Records to use START

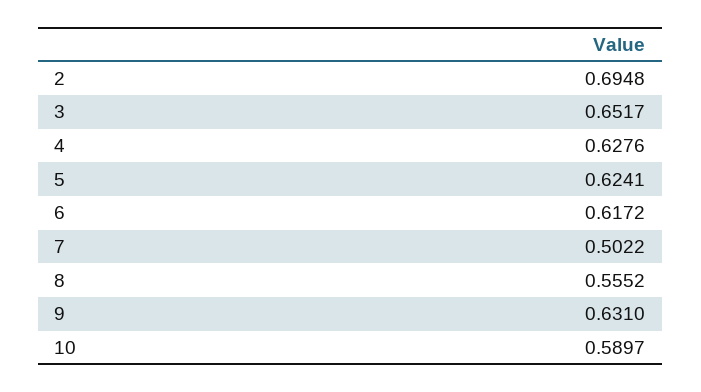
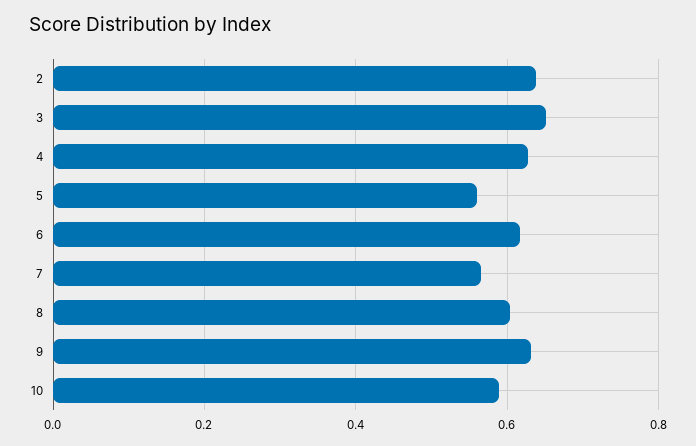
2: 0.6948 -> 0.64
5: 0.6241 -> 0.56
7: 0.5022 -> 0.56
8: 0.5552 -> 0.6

Records to use END
Records to use START

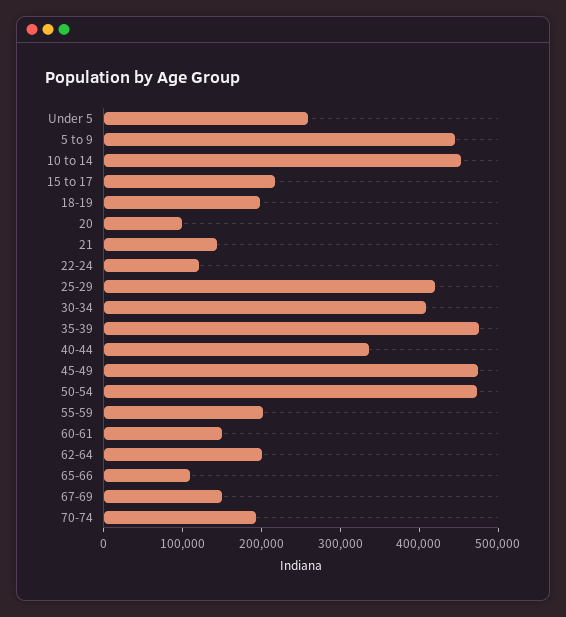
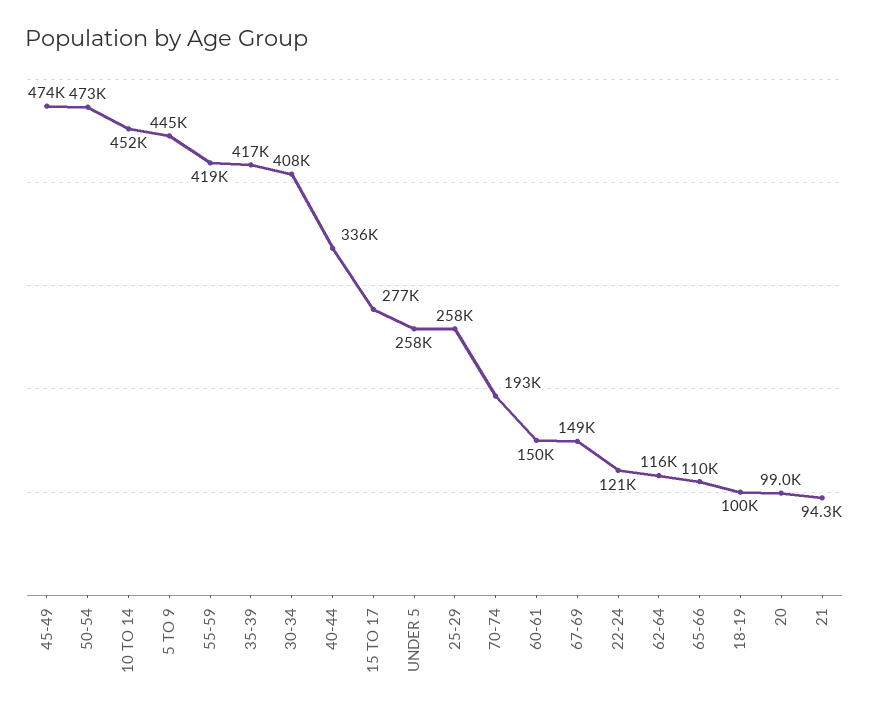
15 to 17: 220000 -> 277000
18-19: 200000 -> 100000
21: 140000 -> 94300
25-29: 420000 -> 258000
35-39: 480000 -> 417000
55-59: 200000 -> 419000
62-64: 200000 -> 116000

Records to use END

The reply should hold only the lines of the listing above starting at the line containing "21: 140000 -> 94300" and ending at the line containing "62-64: 200000 -> 116000", exactly as written.

§ Solution
21: 140000 -> 94300
25-29: 420000 -> 258000
35-39: 480000 -> 417000
55-59: 200000 -> 419000
62-64: 200000 -> 116000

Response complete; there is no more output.